For more information about the research project and the White-bellied Korhaan, please contact Dewald du Plessis on, or Dr Hanneline Smit-Robinson, Conservation Manager/Oppenheimer Fellow of Conservation, BirdLife South Africa on 011 789 1122 or


BirdLife South Africa is very grateful for the incredible support this project is receiving from its members, bird clubs, bird tour operators and other companies. Part of the research costs are covered through funding from the De Beers Diamond Route, E. Oppenheimer & Son and the National Research Foundation.

Through the efforts of a volunteer, Niall Perrins, over R150,000 has been raised since January 2011. The funds will be allocated to the costs of the genetic analyses and to purchase field equipment.

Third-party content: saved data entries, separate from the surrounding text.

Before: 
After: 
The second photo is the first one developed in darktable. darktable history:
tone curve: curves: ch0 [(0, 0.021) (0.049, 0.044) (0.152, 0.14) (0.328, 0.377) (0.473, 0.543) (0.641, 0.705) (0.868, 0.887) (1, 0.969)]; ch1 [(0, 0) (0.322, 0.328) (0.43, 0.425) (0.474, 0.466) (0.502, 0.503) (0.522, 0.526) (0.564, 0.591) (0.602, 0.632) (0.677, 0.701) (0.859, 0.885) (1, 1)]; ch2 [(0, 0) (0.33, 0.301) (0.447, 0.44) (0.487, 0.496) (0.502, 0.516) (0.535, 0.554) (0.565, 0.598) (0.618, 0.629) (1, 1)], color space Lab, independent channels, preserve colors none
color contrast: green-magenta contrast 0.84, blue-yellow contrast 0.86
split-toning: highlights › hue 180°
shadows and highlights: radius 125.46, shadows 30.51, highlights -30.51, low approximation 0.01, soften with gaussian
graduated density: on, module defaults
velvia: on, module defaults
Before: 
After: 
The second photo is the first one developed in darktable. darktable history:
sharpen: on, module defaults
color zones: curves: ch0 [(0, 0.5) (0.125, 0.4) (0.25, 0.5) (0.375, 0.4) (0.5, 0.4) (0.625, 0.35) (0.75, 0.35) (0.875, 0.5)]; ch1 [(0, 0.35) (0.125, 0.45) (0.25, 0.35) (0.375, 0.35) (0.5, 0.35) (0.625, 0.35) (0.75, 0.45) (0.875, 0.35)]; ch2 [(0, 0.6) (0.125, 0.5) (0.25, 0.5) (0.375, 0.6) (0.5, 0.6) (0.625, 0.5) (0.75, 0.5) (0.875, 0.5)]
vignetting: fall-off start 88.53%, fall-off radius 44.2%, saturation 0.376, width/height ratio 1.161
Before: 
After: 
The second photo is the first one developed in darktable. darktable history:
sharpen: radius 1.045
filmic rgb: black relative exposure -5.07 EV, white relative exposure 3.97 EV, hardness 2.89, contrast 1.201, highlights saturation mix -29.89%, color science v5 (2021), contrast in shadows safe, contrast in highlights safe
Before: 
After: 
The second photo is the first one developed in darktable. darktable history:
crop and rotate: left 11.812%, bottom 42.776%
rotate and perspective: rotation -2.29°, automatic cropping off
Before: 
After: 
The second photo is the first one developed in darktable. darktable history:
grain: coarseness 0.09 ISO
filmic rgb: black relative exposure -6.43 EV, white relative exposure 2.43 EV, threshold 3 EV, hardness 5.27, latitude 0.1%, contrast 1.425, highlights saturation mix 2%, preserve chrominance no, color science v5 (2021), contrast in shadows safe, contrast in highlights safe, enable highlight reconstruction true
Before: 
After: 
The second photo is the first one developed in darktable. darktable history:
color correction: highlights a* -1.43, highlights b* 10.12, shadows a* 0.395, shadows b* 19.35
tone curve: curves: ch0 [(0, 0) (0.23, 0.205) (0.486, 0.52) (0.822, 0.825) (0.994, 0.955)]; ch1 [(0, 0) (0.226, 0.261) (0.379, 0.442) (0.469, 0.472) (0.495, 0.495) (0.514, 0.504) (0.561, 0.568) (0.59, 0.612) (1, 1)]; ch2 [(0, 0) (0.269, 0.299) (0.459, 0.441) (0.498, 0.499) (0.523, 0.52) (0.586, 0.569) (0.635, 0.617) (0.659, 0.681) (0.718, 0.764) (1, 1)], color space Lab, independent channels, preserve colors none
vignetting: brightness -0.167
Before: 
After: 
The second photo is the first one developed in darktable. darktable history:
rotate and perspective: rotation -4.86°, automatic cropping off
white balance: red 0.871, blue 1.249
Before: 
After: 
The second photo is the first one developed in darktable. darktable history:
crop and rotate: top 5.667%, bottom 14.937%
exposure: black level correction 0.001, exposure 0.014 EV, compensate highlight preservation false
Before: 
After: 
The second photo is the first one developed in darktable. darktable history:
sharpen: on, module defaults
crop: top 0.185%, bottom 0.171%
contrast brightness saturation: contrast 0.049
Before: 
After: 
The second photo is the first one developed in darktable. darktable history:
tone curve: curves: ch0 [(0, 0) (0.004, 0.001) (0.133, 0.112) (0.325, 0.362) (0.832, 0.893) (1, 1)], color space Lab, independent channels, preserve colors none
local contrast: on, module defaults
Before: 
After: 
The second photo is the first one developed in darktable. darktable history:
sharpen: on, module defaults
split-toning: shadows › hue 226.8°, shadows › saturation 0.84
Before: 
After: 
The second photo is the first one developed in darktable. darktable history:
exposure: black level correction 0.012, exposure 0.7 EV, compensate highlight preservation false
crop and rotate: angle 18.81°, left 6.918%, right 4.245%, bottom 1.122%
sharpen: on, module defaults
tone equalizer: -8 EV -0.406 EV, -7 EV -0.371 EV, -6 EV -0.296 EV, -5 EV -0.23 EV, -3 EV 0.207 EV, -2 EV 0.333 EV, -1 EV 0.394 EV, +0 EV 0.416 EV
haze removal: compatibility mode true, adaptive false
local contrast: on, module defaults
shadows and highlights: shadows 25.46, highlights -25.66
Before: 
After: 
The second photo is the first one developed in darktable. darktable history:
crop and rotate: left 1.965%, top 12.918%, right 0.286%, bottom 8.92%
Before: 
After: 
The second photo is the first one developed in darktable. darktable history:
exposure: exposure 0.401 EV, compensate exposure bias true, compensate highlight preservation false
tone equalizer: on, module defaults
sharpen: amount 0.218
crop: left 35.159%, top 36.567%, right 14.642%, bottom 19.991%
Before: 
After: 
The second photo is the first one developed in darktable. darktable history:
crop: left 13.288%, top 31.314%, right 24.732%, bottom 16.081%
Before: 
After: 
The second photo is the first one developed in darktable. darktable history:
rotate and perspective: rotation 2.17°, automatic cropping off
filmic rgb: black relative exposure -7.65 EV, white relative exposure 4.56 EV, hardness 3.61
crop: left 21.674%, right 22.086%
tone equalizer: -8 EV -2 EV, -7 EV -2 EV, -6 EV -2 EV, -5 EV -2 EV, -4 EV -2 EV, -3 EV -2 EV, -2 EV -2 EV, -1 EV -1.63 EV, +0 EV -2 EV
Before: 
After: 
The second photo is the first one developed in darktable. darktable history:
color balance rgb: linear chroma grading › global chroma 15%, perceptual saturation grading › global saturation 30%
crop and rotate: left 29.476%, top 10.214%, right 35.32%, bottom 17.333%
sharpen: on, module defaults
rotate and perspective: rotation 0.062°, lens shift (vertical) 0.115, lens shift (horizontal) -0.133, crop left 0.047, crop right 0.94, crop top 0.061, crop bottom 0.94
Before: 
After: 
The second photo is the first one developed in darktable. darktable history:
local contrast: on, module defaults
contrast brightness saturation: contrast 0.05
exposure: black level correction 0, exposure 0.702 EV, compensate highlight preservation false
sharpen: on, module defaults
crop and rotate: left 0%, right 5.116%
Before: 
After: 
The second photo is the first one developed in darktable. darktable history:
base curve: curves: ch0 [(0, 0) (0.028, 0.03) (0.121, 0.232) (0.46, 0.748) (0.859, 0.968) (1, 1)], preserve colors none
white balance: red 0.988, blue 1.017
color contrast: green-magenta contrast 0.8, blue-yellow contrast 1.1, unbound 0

Funding has also been received to support the purchase and placement of GPS tracking devices on White-bellied Korhaan individuals in the Bronkhorstspruit grasslands area. These funds have kindly been provided by Birding Africa, BirdLife Sandton and Ocean Breeze Food Merchants (Nic Efthimiades - BirdLife Northern Gauteng). This aspect of the project will assist with our work to study habitat use and movements during the breeding and non-breeding seasons. Attempts will be made to investigate movements between sub-populations, and populations that may have become recently isolated. A web-link on the BirdLife South Africa website (and the sponsor website) will show the movement of the individuals after the tracking devices have been fitted. The sponsors will also have an opportunity to name their bird.